Anyway, back to the subject - my 30th reunion. When I was younger, I used to think my 30th reunion would be so much different than it is going to be. Is it because all of us are in denial about our age? I thought that my husband would be bald (at least on top) and gray, and I would be in the phase of going to the beauty shop once a week to "get my hair done". When we graduated, it seemed like the 30 year reunion was a lifetime away - and yet - here it is.

I wonder if I am at the beginning of a mid-life crisis? I can't believe this is all there is. With the exception of babysitting my beautiful grandson my life is totally boring. I used to work 8-5, run home and fix dinner and then we always had some sort of ballgame to go to - either for cheerleading or for the boys who were playing. On the weekends my girls used to cheer for a competitive cheerleading squad and we were at they gym all weekend for practicing. You know the competitions you see on ESPN? That is they type of cheerleading I am talking about. The kind that actually is a sport. My daughter was interviewed on ESPN once - that was pretty cool! She also won 2 National Championships before she graduated so that was REALLY cool! Back then, I couldn't wait until the last game was over and the last check had been written because after 5 children, I WAS TIRED. But now I am bored. Again I ask - is that all there is? To be bone tired or bored silly? Where is the in-between? And please don't tell me to take up a hobby because I am so not artistic enough to do any sort of crafts. All I know is accounting and raising children.

So I am making up the questionairre that will go out to everyone and when I think of my answers, I am blank. What do I do now? Nothing. What does your spouse do? Oh, well he is very successful but he is out of town. every. week. without. exception. I could go with him but the 18 year old (boy) that still lives at home would have a blow-out party - there is no doubt in my mind about that - and I couldnt go with him every other week because I babysit my grandson those weeks and I wouldn't give that up for a.n.y.t.h.i.n.g - he is the only thing that I look forward to. And where it says to list my accomplishments - well, my whole life has centered around my kids so I really didn't accomplish anything except to raise a bunch of kids and be totally involved in everything they do. I did that because I knew what it felt like not to have anyone at my "stuff" to watch me and I never wanted them to feel that way. My mom and dad are great but they just didn't get too involved with my older brother and me because my younger brother and sister were much younger and they were busy with them. I guess I kind of understand that but I also don't understand at the same time - but that is for another post! What will my answers on my questionairre be? And at the same time, who cares? Maybe I won't even go, maybe we will plan our vacation for the same time and I will tragically be out of town.

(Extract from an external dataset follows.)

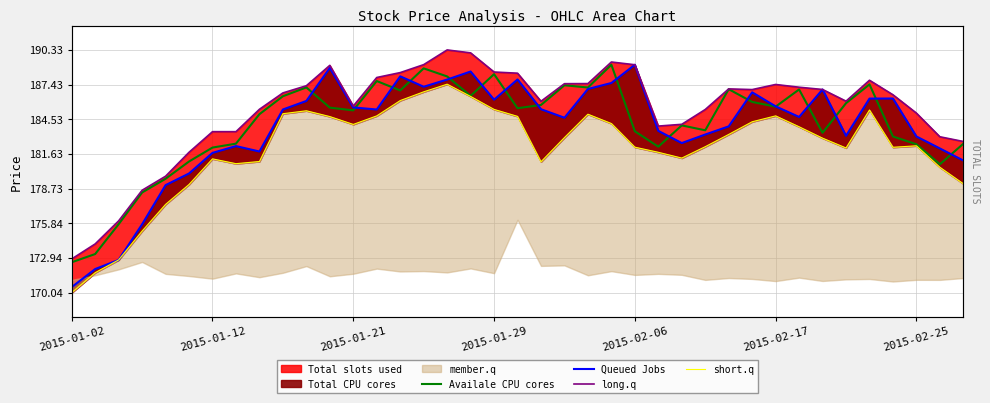

True or false: short.q and long.q intersect in this chart.

False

My 2 best friends in the whole world from high school are still my best friends now and I get to see and talk to them anytime I want - which is great. I am very thankful for my true friends because I realize they are hard to come by.

I guess the problem isn't really my class reunion - I guess it is because I am going through a phase where I am really wondering if this is all there is. I know the alternative is death and I certainly don't want to die but if every day from now til I am 90 years old is going to be the same then.........ugh. Any suggestions out there?